Forum OpenACS Development: Re: OpenACS Performance Tests

Collapse
Posted by Gustaf Neumann on
what i can see from your log is that
 - connection threads time out (most likely due to
   your threadtimeout settings), it seems they
   are no fed by new requests.
 - the "destroy called" messages are not serious.
   When a connection thread terminates (the thread is
   destroyed) all the objects it contains are destroyed
   as well. Since the deletion semantics on the C
   level are quite tricky, i left the notice calls
   in. You just see here the messages of the
   thread proxy objects, XOTcl itself is not destroyed.

 - a few db-queries seem to be quite slow:
   
    5 seconds nsdb0 dml dbqd.acs-tcl.tcl.security-
      procs.sec_update_user_session_info.update_last_visit
    9 seconds nsdb0 dml dbqd.acs-tcl.tcl.security-
      procs.sec_sweep_sessions.sessions_sweep
    sched: excessive time taken by proc 4 (11 seconds)

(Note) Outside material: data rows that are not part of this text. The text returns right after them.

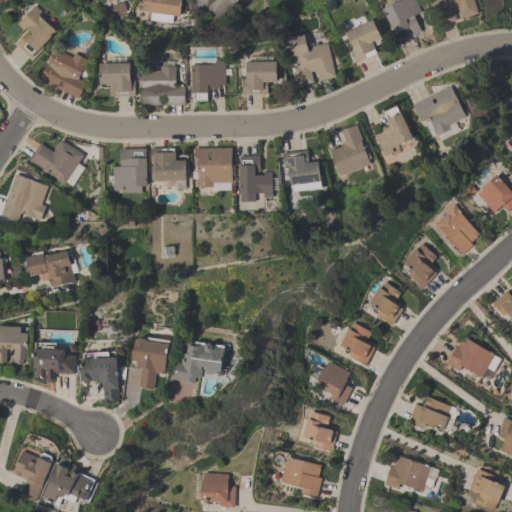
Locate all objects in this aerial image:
building: (108, 0)
building: (110, 0)
building: (203, 2)
building: (161, 6)
building: (213, 6)
building: (455, 9)
building: (162, 10)
building: (456, 10)
building: (403, 17)
building: (402, 18)
building: (35, 32)
building: (33, 33)
building: (361, 42)
building: (363, 42)
building: (311, 61)
building: (310, 62)
building: (64, 72)
building: (66, 72)
building: (259, 75)
building: (259, 77)
building: (207, 78)
building: (117, 79)
building: (118, 79)
building: (206, 80)
road: (14, 87)
building: (161, 87)
building: (161, 89)
building: (0, 109)
building: (439, 111)
building: (441, 113)
road: (276, 123)
road: (16, 124)
building: (392, 133)
building: (393, 133)
building: (349, 153)
building: (350, 154)
building: (55, 159)
building: (511, 160)
building: (57, 161)
building: (166, 166)
building: (212, 166)
building: (300, 169)
building: (130, 170)
building: (212, 170)
building: (131, 171)
building: (167, 171)
building: (301, 174)
building: (252, 179)
building: (254, 184)
building: (495, 194)
building: (494, 195)
building: (23, 197)
building: (25, 199)
building: (456, 229)
building: (457, 230)
building: (419, 265)
building: (52, 266)
building: (420, 266)
building: (52, 267)
building: (1, 269)
building: (2, 270)
road: (15, 290)
building: (385, 302)
building: (385, 304)
building: (504, 304)
building: (505, 305)
road: (486, 323)
building: (13, 341)
building: (356, 343)
building: (356, 344)
building: (14, 346)
building: (151, 356)
building: (201, 357)
building: (471, 357)
building: (471, 359)
building: (53, 361)
building: (151, 362)
road: (402, 362)
building: (202, 363)
building: (55, 365)
building: (102, 370)
building: (102, 377)
building: (333, 381)
building: (333, 383)
road: (452, 387)
road: (49, 406)
road: (140, 413)
building: (430, 413)
building: (431, 416)
road: (8, 423)
building: (317, 430)
building: (318, 430)
building: (506, 435)
building: (506, 436)
road: (419, 447)
building: (31, 472)
building: (32, 473)
building: (406, 473)
building: (301, 474)
building: (406, 474)
building: (302, 476)
building: (66, 484)
building: (67, 488)
building: (486, 488)
building: (213, 490)
building: (216, 491)
building: (488, 491)
road: (265, 509)
building: (399, 510)
building: (401, 511)
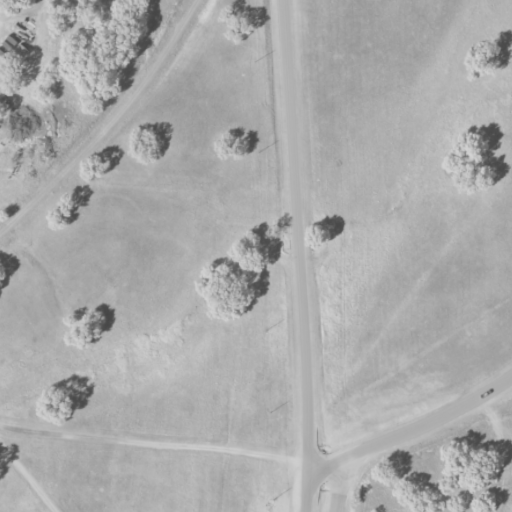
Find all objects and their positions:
road: (300, 255)
road: (412, 430)
road: (502, 484)
road: (339, 487)
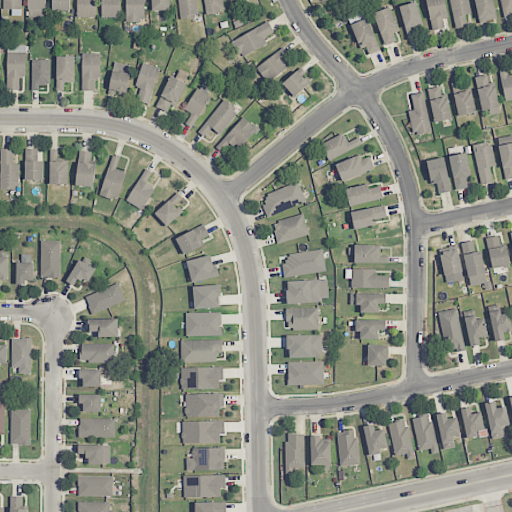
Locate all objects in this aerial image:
building: (237, 2)
building: (60, 5)
building: (160, 5)
building: (13, 6)
building: (213, 6)
building: (506, 6)
building: (36, 8)
building: (85, 8)
building: (110, 8)
building: (187, 9)
building: (134, 10)
building: (485, 10)
building: (459, 12)
building: (436, 13)
building: (410, 15)
building: (386, 25)
building: (365, 36)
building: (251, 39)
building: (15, 65)
building: (273, 66)
building: (90, 70)
building: (64, 71)
building: (40, 73)
building: (120, 77)
building: (146, 81)
building: (295, 83)
building: (506, 85)
building: (171, 93)
road: (354, 95)
building: (486, 95)
building: (464, 103)
building: (439, 105)
building: (419, 114)
building: (219, 118)
road: (124, 129)
building: (237, 135)
building: (338, 146)
building: (506, 155)
building: (484, 161)
building: (32, 165)
building: (354, 167)
building: (57, 168)
building: (85, 169)
building: (8, 170)
building: (460, 170)
building: (439, 174)
road: (406, 178)
building: (113, 179)
building: (141, 191)
building: (362, 194)
building: (283, 198)
building: (169, 210)
building: (367, 216)
road: (464, 217)
building: (290, 228)
building: (511, 233)
building: (192, 239)
building: (497, 252)
building: (367, 254)
building: (50, 259)
building: (450, 261)
building: (304, 262)
building: (473, 264)
building: (3, 268)
building: (201, 268)
building: (25, 272)
building: (80, 272)
building: (366, 278)
building: (303, 291)
building: (206, 296)
building: (105, 298)
building: (367, 301)
road: (28, 313)
building: (302, 318)
building: (203, 324)
building: (500, 324)
building: (103, 327)
building: (369, 328)
building: (451, 330)
building: (475, 330)
building: (304, 346)
building: (200, 350)
building: (97, 352)
building: (3, 353)
road: (256, 353)
building: (21, 354)
building: (377, 355)
building: (305, 373)
building: (90, 377)
building: (201, 377)
road: (386, 398)
building: (511, 402)
building: (89, 403)
building: (203, 404)
road: (54, 413)
building: (2, 417)
building: (496, 419)
building: (472, 422)
building: (20, 427)
building: (96, 427)
building: (447, 429)
building: (202, 431)
building: (424, 432)
building: (400, 438)
building: (375, 439)
building: (347, 447)
building: (294, 451)
building: (319, 451)
building: (96, 453)
building: (206, 459)
road: (26, 472)
building: (95, 485)
building: (203, 485)
road: (420, 492)
road: (491, 495)
building: (17, 504)
building: (94, 506)
building: (209, 506)
building: (1, 509)
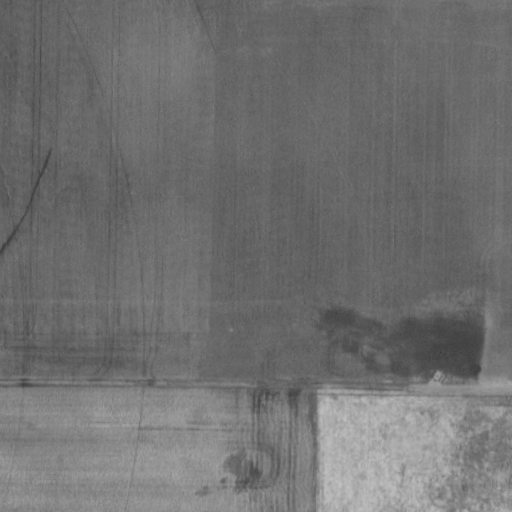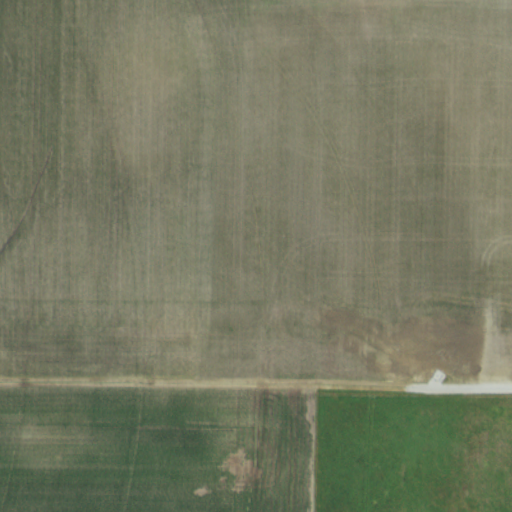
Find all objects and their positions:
road: (255, 386)
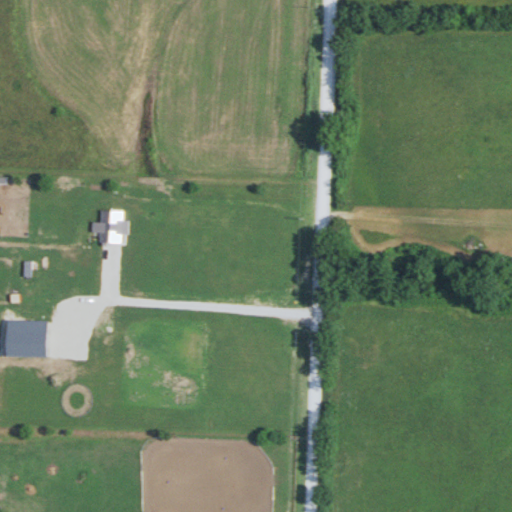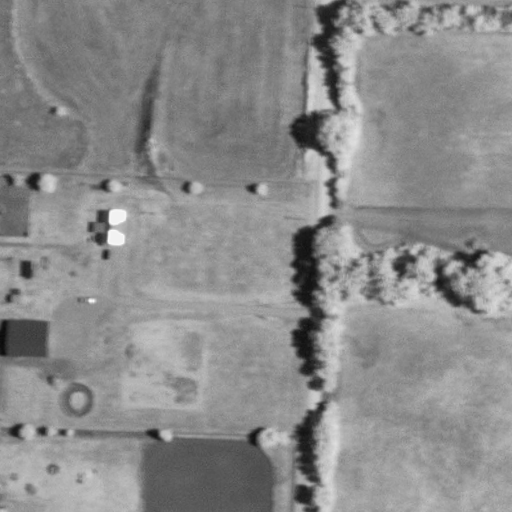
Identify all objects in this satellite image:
road: (316, 255)
road: (190, 304)
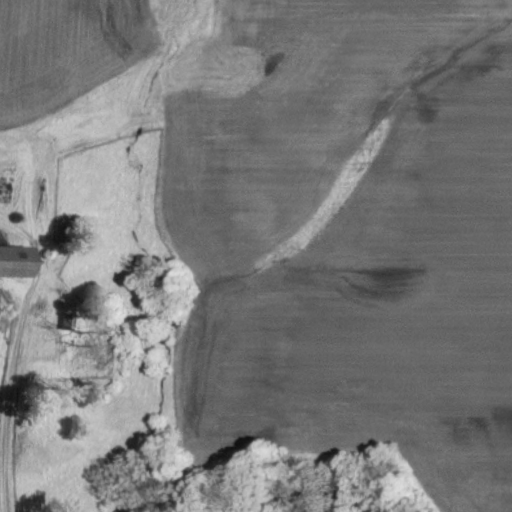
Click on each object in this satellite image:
building: (16, 263)
road: (9, 397)
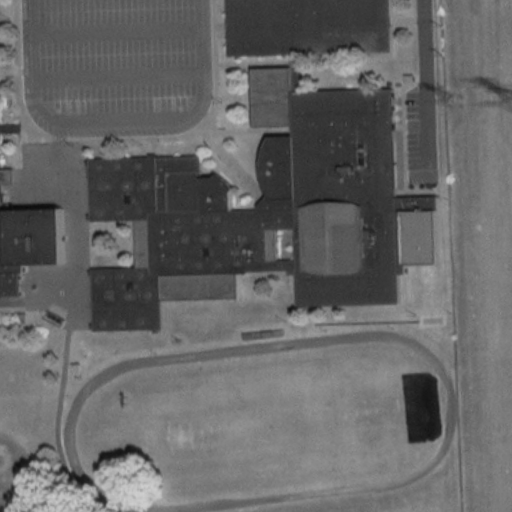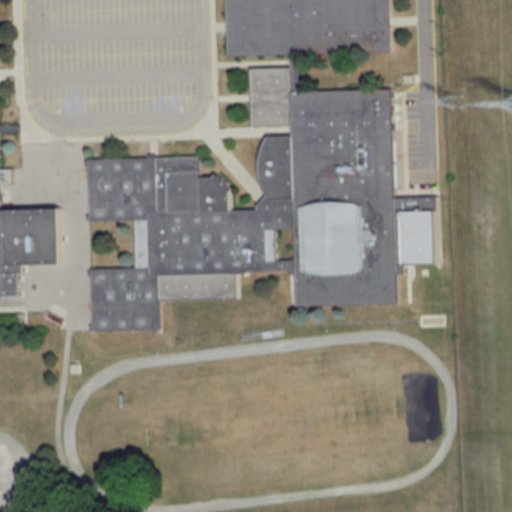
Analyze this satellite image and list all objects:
building: (309, 26)
road: (113, 30)
road: (115, 77)
road: (424, 86)
power tower: (461, 106)
road: (114, 116)
building: (270, 211)
building: (28, 242)
road: (69, 317)
park: (271, 420)
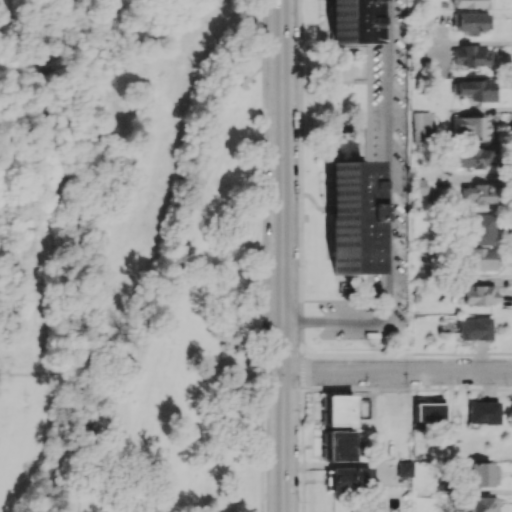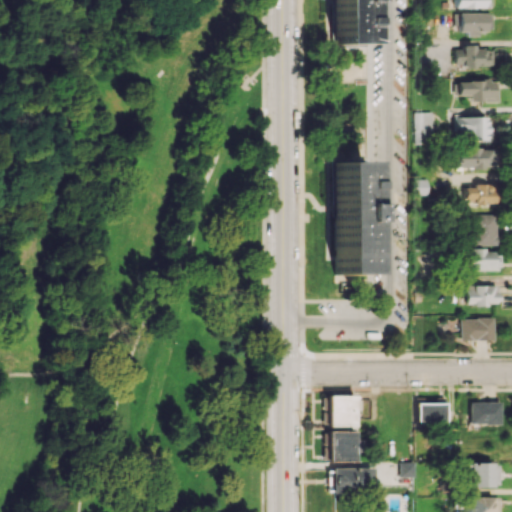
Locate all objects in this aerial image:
building: (468, 3)
building: (346, 21)
building: (346, 22)
building: (469, 22)
street lamp: (403, 29)
building: (470, 56)
street lamp: (305, 69)
road: (252, 73)
street lamp: (360, 81)
street lamp: (402, 89)
building: (475, 89)
street lamp: (361, 123)
building: (421, 126)
building: (469, 128)
building: (472, 157)
street lamp: (266, 167)
road: (300, 176)
building: (417, 186)
building: (477, 194)
street lamp: (403, 202)
road: (387, 210)
building: (347, 215)
building: (347, 218)
building: (482, 229)
street lamp: (403, 248)
road: (262, 255)
park: (132, 256)
road: (281, 256)
road: (181, 259)
building: (480, 259)
street lamp: (298, 264)
building: (479, 294)
street lamp: (404, 298)
building: (474, 328)
street lamp: (336, 340)
road: (6, 354)
road: (282, 354)
street lamp: (263, 367)
road: (396, 372)
street lamp: (407, 385)
street lamp: (368, 386)
street lamp: (505, 386)
street lamp: (300, 388)
road: (154, 394)
road: (115, 408)
building: (338, 410)
building: (427, 411)
building: (482, 412)
road: (302, 432)
building: (338, 445)
building: (404, 468)
building: (481, 474)
building: (349, 479)
street lamp: (300, 502)
building: (478, 504)
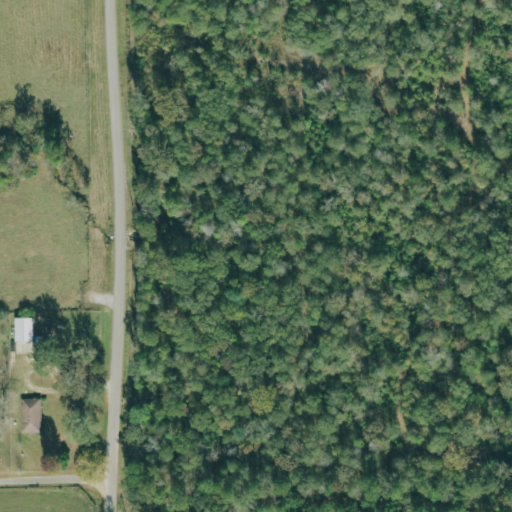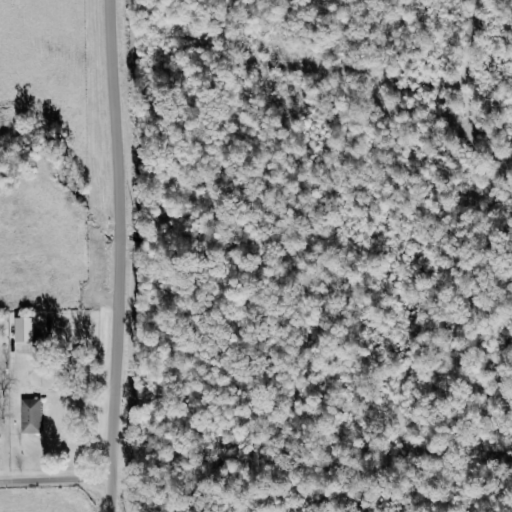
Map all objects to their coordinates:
road: (110, 256)
building: (25, 329)
building: (32, 415)
road: (57, 482)
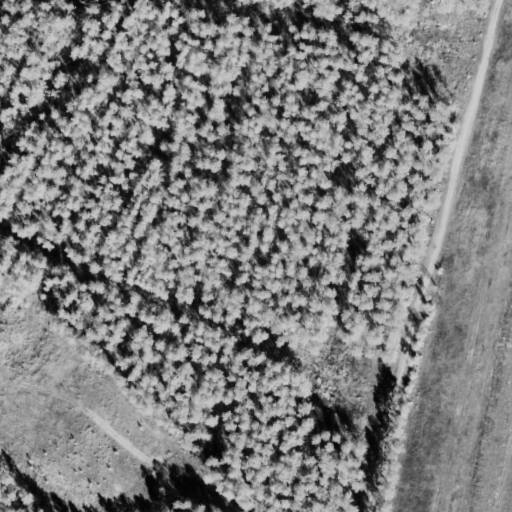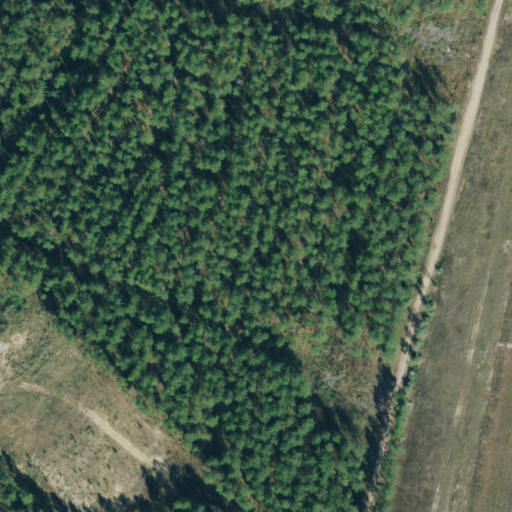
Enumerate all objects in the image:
road: (444, 256)
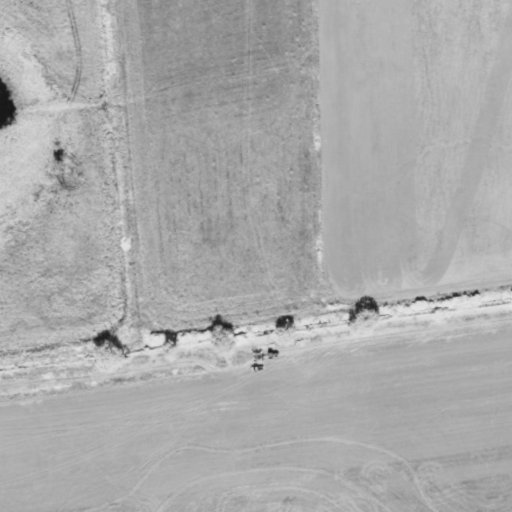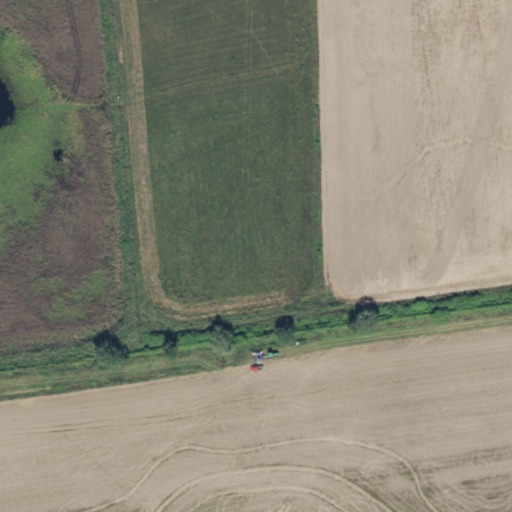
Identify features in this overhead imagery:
road: (256, 347)
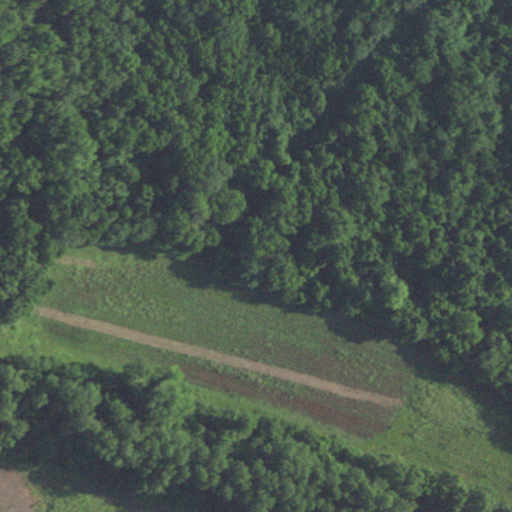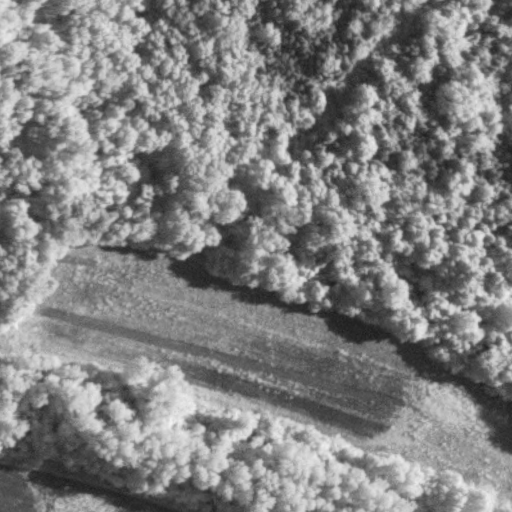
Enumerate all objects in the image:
road: (174, 444)
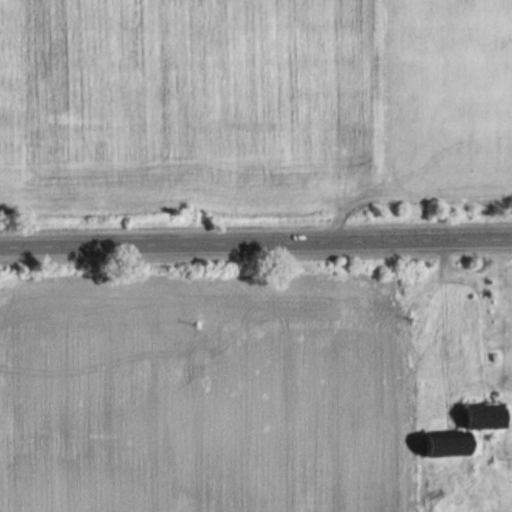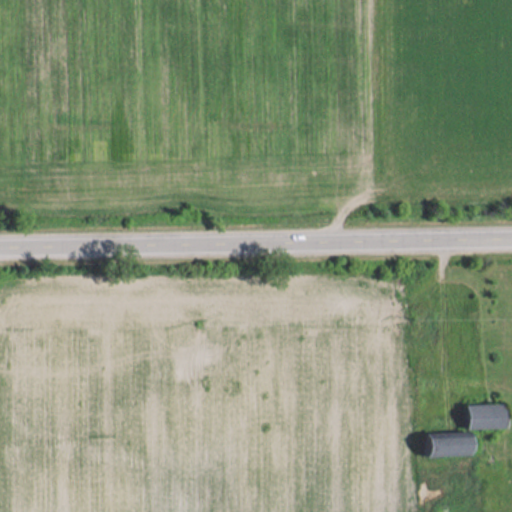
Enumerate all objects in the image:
road: (256, 244)
building: (487, 415)
building: (451, 445)
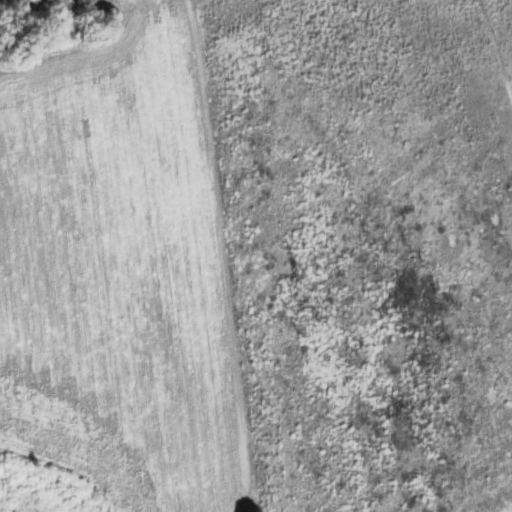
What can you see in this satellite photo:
road: (78, 58)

Without more information, it is hard to guess what happens. 
Is the "performance issue" happen during/after the benchmark 
or during normal operations?

To see, what's happening in your database, use e.g.
http://search.cpan.org/dist/pgtop/pgtop
http://www.rot13.org/~dpavlin/sysadm.html

For a deeper understanding of postgres semantics
in particular with checkpoints, see
http://www.westnet.com/~gsmith/content/postgresql/

Collapse
Posted by Eduardo Santos on
Hi Gustaf,

Thank you for your quick answer. I have already installed in my machine ptop and some other tools to monitor PostgreSQL. From the PostgreSQL analysis, it seems like every time I can see these messages in my log, all the DB queries get very slow and ptop shows me that they are waiting to be parsed (they are in waiting state). From this analysis, my first thought is that this destroy objects call is bringing the performance down.

Then, I'm asking myself: why it happens? When I run the benchmark, the system uses all DB connections and threads available. After that, it destroys some of them, what shows me the log messages above. However, when the threads are being destroyed, the system gets so slow that we just can't navigate.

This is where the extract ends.